Cheap shot typist hits home
(With apologies to Keith Olbermann) This week’s worst person in the world of Rhode Island sports: Providence Journal columnist Jim Donaldson.

Of the local men’s icers’ plebeian, 0-6-1 start to their Hockey East slate, Donaldson wrote last Monday in his semiannual blurb of puck talk, “If people cared about PC hockey the way they do about PC basketball, coach Tim Army would be feeling some serious heat…Granted, Army did lose his top goalie to injury, but (former men’s basketball coach) Tim Welsh wasn’t cut any slack last year when he was without injured point guard Sharaud Curry and, if Davis were to start his fourth season in the Big East 0-6, what do you think the fan reaction would be?

“Army isn’t in any trouble, though, because AD Bob Driscoll, clearly in an overly generous mood, extended the coach’s contract over the summer. It’s worth noting that Army was originally hired by Driscoll, while Welsh was not.”

Jim, it shall be granted, you have a point in that the fiercer a dual athletic/business entity grinds for green, the more inclined they are to treat coaches like chewing gum. But that doesn’t make it right or rational. Nor is it exactly ethical, practical as it may be, for commentators to try to subsist exclusively on tangy negativity.

Where is Mr. Donaldson when other PC teams, such as the Skating Sorority, or other regional franchises, such as the Bruins, are thriving? Dissecting a possible Red Sox trade for an audience starved for a break from baseball? Reminding Patriots fans for the umpteenth time that Tom Brady’s services are invalid this season?
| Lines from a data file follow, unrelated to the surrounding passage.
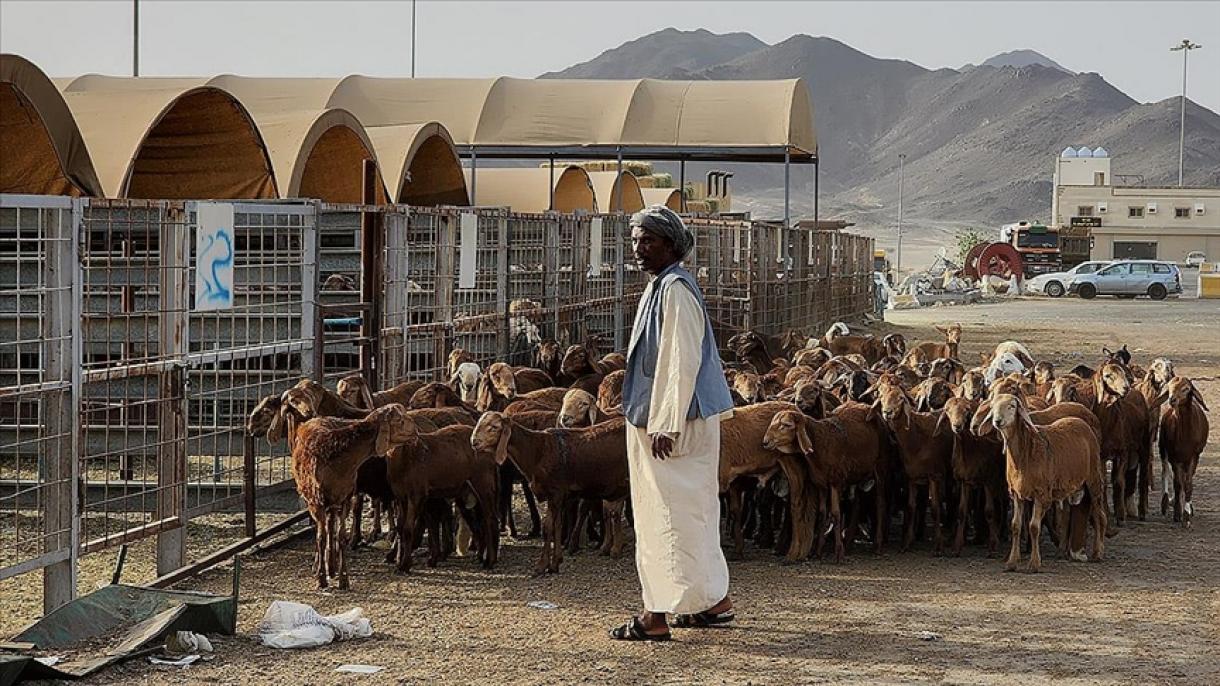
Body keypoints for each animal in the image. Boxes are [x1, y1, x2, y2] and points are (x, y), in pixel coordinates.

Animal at [990, 393, 1107, 568]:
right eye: (993, 406)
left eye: (1012, 406)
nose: (997, 421)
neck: (1025, 453)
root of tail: (1083, 423)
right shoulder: (1016, 493)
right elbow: (1016, 526)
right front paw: (1012, 562)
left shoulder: (1041, 493)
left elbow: (1033, 527)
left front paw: (1034, 563)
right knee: (1067, 515)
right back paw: (1063, 551)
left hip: (1093, 478)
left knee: (1099, 515)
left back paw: (1098, 553)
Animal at [1156, 373, 1205, 522]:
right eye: (1169, 387)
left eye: (1186, 388)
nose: (1172, 399)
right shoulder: (1174, 456)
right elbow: (1177, 483)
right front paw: (1178, 512)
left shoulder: (1194, 456)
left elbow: (1188, 483)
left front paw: (1187, 514)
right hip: (1163, 448)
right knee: (1165, 471)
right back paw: (1166, 502)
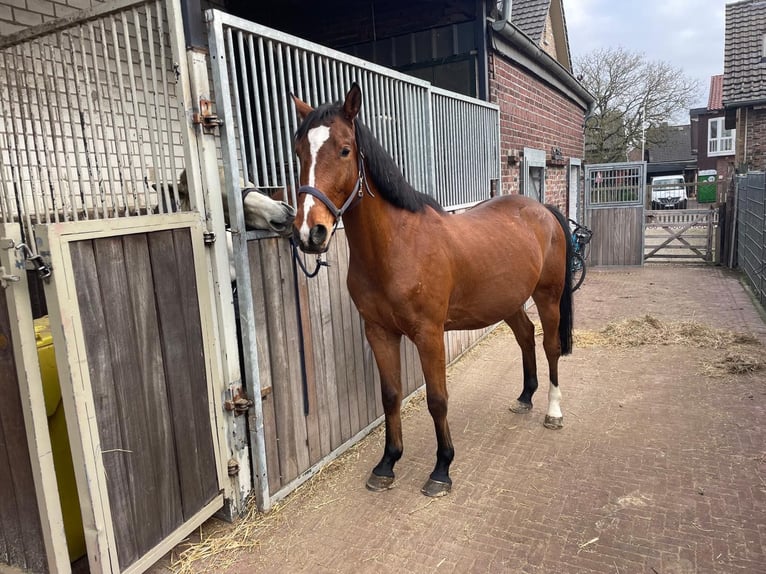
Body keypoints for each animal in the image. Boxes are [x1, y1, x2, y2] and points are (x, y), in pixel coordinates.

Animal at [291, 83, 574, 497]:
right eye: (299, 151)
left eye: (344, 149)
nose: (310, 233)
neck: (397, 246)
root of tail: (543, 210)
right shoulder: (379, 333)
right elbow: (390, 396)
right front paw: (387, 463)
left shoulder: (429, 335)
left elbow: (438, 400)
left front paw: (442, 469)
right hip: (508, 301)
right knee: (525, 335)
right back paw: (525, 397)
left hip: (548, 296)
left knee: (550, 346)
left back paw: (553, 411)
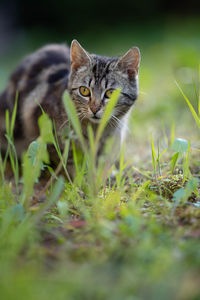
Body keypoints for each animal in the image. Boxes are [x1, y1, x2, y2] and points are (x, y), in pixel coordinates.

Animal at [0, 39, 141, 176]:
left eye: (111, 93)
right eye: (84, 90)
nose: (94, 109)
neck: (95, 131)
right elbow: (70, 162)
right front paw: (81, 180)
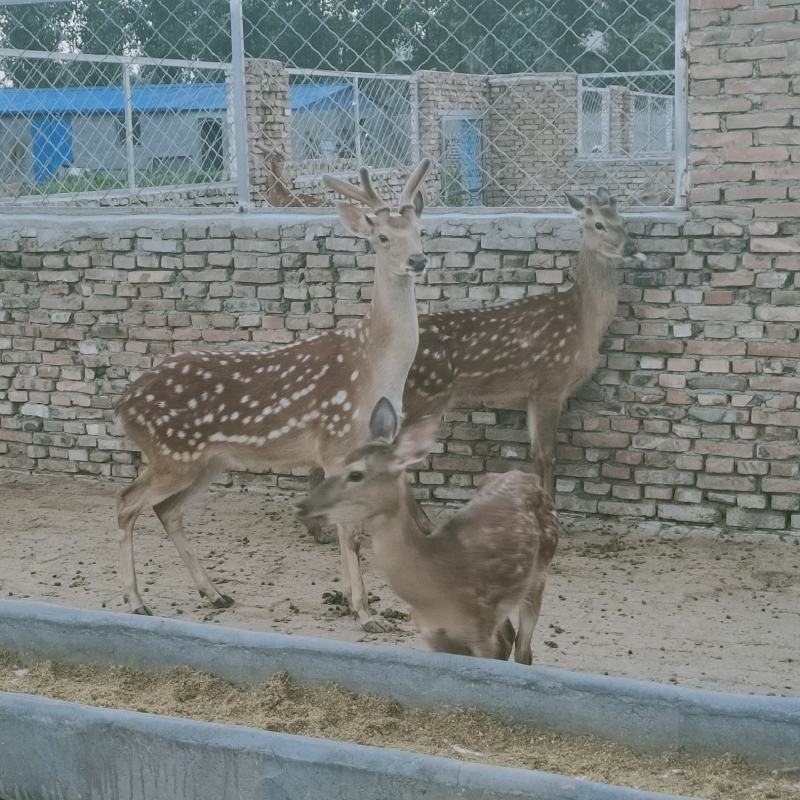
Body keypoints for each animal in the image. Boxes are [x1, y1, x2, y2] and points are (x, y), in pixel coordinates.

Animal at [114, 159, 431, 632]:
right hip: (172, 455)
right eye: (382, 238)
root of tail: (121, 403)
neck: (377, 367)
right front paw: (364, 612)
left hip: (206, 461)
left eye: (420, 230)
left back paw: (215, 593)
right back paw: (136, 601)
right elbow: (351, 533)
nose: (418, 259)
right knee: (127, 502)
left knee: (167, 510)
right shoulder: (337, 444)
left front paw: (347, 599)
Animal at [297, 397, 559, 663]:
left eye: (356, 474)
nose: (303, 505)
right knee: (510, 638)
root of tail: (527, 478)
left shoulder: (480, 628)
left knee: (523, 650)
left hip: (540, 573)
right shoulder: (434, 634)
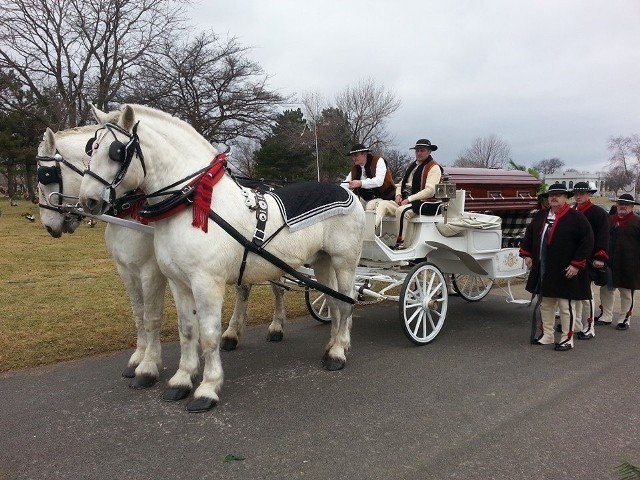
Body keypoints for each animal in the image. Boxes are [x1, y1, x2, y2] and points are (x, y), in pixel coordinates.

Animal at [38, 119, 288, 390]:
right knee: (244, 289)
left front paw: (149, 366)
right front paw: (140, 358)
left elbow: (152, 317)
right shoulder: (127, 271)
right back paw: (232, 334)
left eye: (46, 175)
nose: (49, 226)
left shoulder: (152, 271)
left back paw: (276, 327)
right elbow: (139, 315)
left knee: (278, 289)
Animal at [79, 105, 364, 412]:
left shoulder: (207, 283)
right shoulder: (179, 282)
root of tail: (347, 190)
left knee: (345, 302)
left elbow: (209, 333)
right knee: (333, 302)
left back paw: (338, 353)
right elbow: (187, 330)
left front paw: (207, 387)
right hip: (322, 260)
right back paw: (333, 345)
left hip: (344, 261)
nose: (88, 201)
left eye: (116, 151)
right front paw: (181, 380)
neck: (193, 202)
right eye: (91, 148)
Not to press insufficiently grounded charges, but considering Donaldson’s evident inclination to flee the rink the moment his head feels numb, if America in general, Southern New England included, cared as much about hockey as they should, what do you think the fan reaction would be?

Quick Feeds: Two-minute minor to the Schneider Arena ice-level maintenance crew for misty glass negligence at last Saturday’s affair with Maine. Unseasonable mugginess had rendered every pane of glass across the rink more of a door than a window, yet in all the time they had to wipe it off, the management only bothered to clear the views of the goal judges, forcing all spectators to wait until their fog subsided satisfactorily –not until about the third period- before they had a reasonable view of the action…Friar freshmen backliners Bryce Aneloski and Danny New –both passed over in last summer’s NHL Draft- have thrown their sticks back in that center circle and are ranked in the B and C range respectively in the latest Central Scouting report. Teammate Dave Brown has plunged in as well, also rated under the C heading…The P-Bruins’ revolving door this week bumped out former BC Eagle Brett Motherwell after a mere four games worth of a month-long ATO and plugged the resultant void with the likes of BU grad Kevin Schaeffer, who appears to have rounded out his rehab from summer shoulder surgery …Is something of Cammi Granato’s rubbing off on fellow Friar and Olympic veteran Stephanie O’Sullivan? The 1995 alumna, who still leads all PC women in career assists with 127, was formally inducted into the Mass Hockey Hall of Fame Wednesday, and now comes news of her forthcoming enshrinement to the PC Athletics Hall of Fame, to be carried out on February 20…One regular season series is finalized in the Hockey East men’s composite schedule: BC surpasses Merrimack, 2-0-1…This author’s picks for the out-of-market game of the week: The startling Air Force program, 10-0 coming into this weekend, tests itself with intrastate rivals Colorado College Friday and Denver Saturday.